Я предполагаю, что вы пытаетесь спросить, насколько возможно опубликовать нарратив, который не согласуется с государственническим или даже выступает против него, особенно в нынешнем политическом истеблишменте. Я скажу, что если вам удалось создать хорошее произведение искусства на основе второстепенного повествования или на основе маргинального голоса, вы привлечете внимание издателя. Проблемы возникнут только тогда, когда публикация выйдет. Как только перья взъерошатся и скелеты начнут вываливаться, вот тогда и начнутся проблемы. При этом мои наблюдения могут быть искажены из-за того, что, возможно, мне просто удалось каким-то образом приблизиться только к тем издателям, которые думают только о публикации и ни о чем другом. Могут быть и другие люди, которые, позаимствовав ваши слова, «боятся конфликта или не проявляют интереса к нему». Некоторые люди ранее предупреждали меня об этом: «Возможно, вам придется снизить голос, вам, возможно, придется отредактировать« нежелательные »вещи». Но, к счастью, в Hachette я не столкнулся с такими проблемами.
Это ваш дебютный роман, и в прошлом вы написали пару рассказов. Как ты стал писателем? Чтобы помочь вам разобраться в том, что происходило вокруг?
Насколько я себя помню, истории всегда были моим способом познания мира. Мое шестое чувство, если можно. С самого детства я переосмысливал и воссоздавал мир внутри и вокруг себя так, как считаю нужным. Где-то я начал все это записывать.
Мы знаем о вашем интересе к греческой мифологии, не могли бы вы рассказать нам больше о ваших литературных влияниях?
Я люблю читать, и то, что я читаю, зависит от места и настроения, в котором я нахожусь.

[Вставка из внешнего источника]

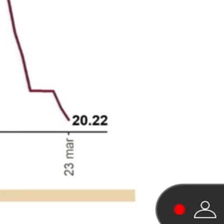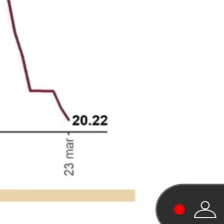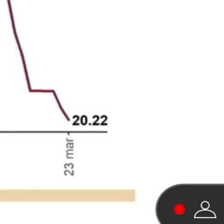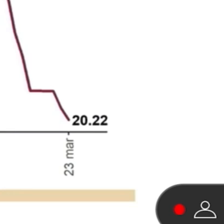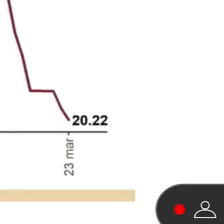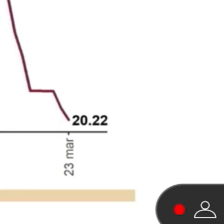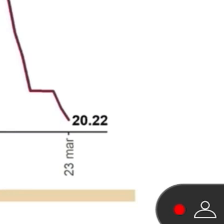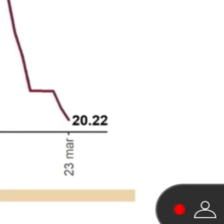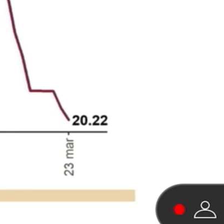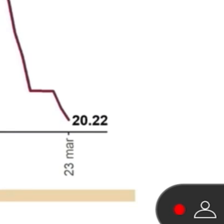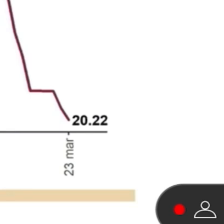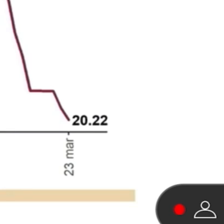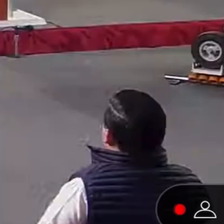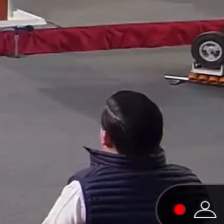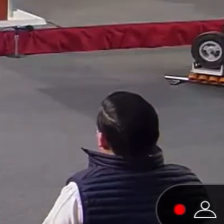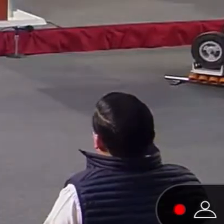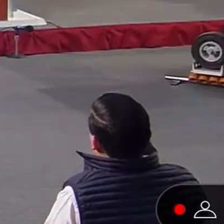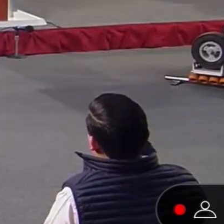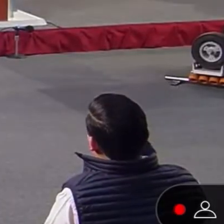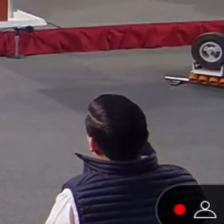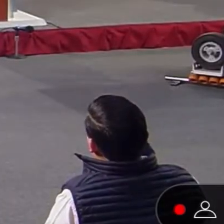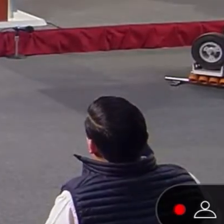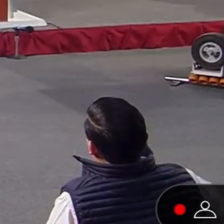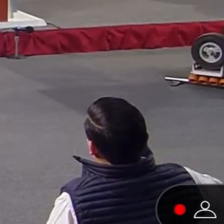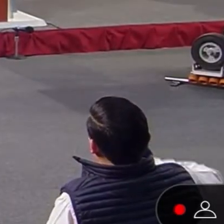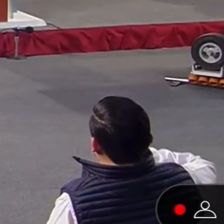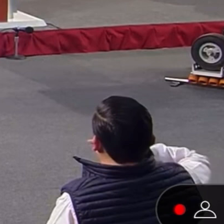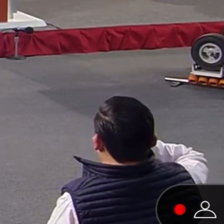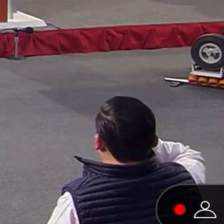Sí, pero ahorita estamos a 19, estamos abajo de 20.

В дни, когда я читал комиксы о Бэтмене, а в другие дни я свернулся калачиком, пытаясь читать Джойса (сколько мог). Так что трудно сказать, что на меня повлияло или что больше всего на меня повлияло, потому что это что-то вроде всего. Но да, за эти годы некоторые писатели оставили действительно прекрасные впечатления, такие как (Николай) Гоголь, (Франц) Кафка, (Джеймс) Джойс, (Хорхе Луис) Борхес и даже (Дж. Р. Р.) Толкин.